Enfin, si Mlle Borel avait quelques prédilections pour la Française, c'était que le peuple français, nonobstant sa réputation de galanterie, est, en réalité, un des moins libéraux envers la femme. Après la société musulmane, la société française est peut-être celle qui lui accorde le moins de garanties, la traitant, comme on l'a dit, «en mineure pour ses biens, et en majeure pour ses fautes.» N'est-ce pas aussi en France, dans un synode catholique siégeant à Mâcon, que s'agita cette incroyable question: «La femme a-t-elle une âme?» Tel était alors le libéralisme français et chrétien envers les femmes. Depuis lors a-t-il fait beaucoup de progrès? Le moyen âge du moins entourait la femme de vénération et lui adressait un culte. Aujourd'hui les restrictions à sa liberté sont les mêmes, et le respect n'existe plus.

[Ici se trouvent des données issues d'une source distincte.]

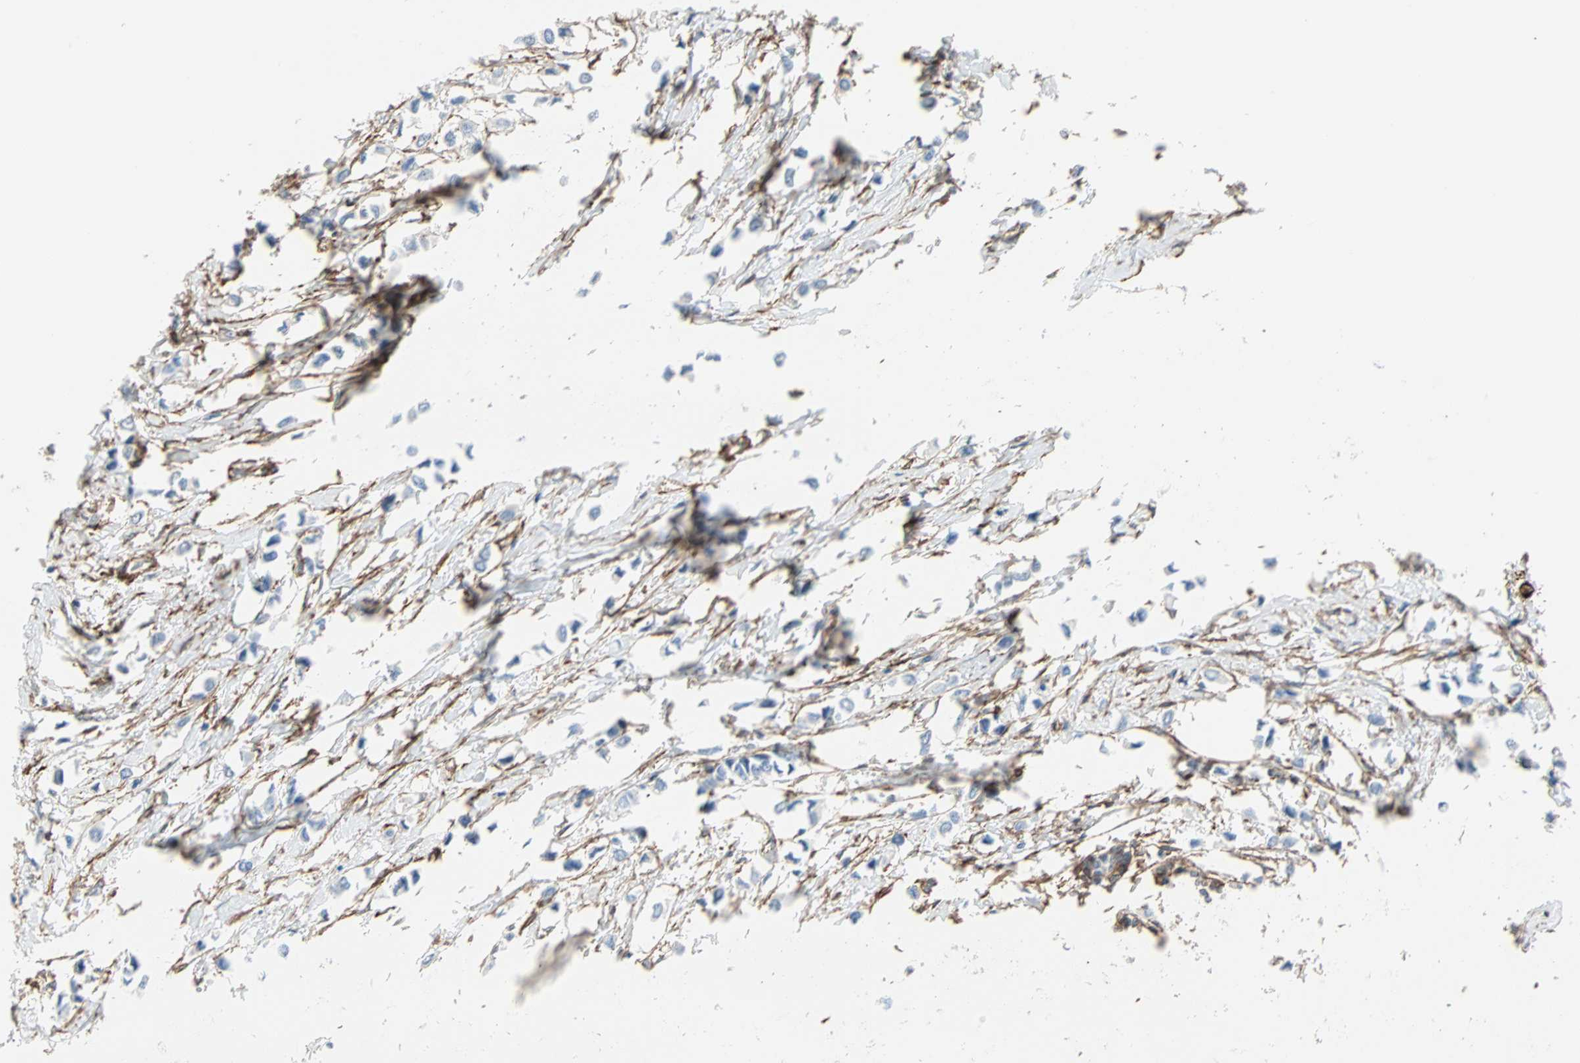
{"staining": {"intensity": "negative", "quantity": "none", "location": "none"}, "tissue": "breast cancer", "cell_type": "Tumor cells", "image_type": "cancer", "snomed": [{"axis": "morphology", "description": "Lobular carcinoma"}, {"axis": "topography", "description": "Breast"}], "caption": "The image displays no staining of tumor cells in lobular carcinoma (breast).", "gene": "EPB41L2", "patient": {"sex": "female", "age": 51}}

Mlle Borel rêvait l'anéantissement des préjugés locaux, des morales contradictoires, des croyances ennemies, par la science et par un sentiment élevé de la dignité humaine et de la justice. Elle voulait apporter sa pierre à ce vaste édifice qui sera l'œuvre des siècles; elle voulait mettre en présence, à propos de la femme, cette dernière esclave de nos sociétés modernes, les coutumes despotiques, les opinions empreintes encore de barbarie que l'habitude nous empêche d'apercevoir chez nous, mais qui nous révoltent chez notre voisin.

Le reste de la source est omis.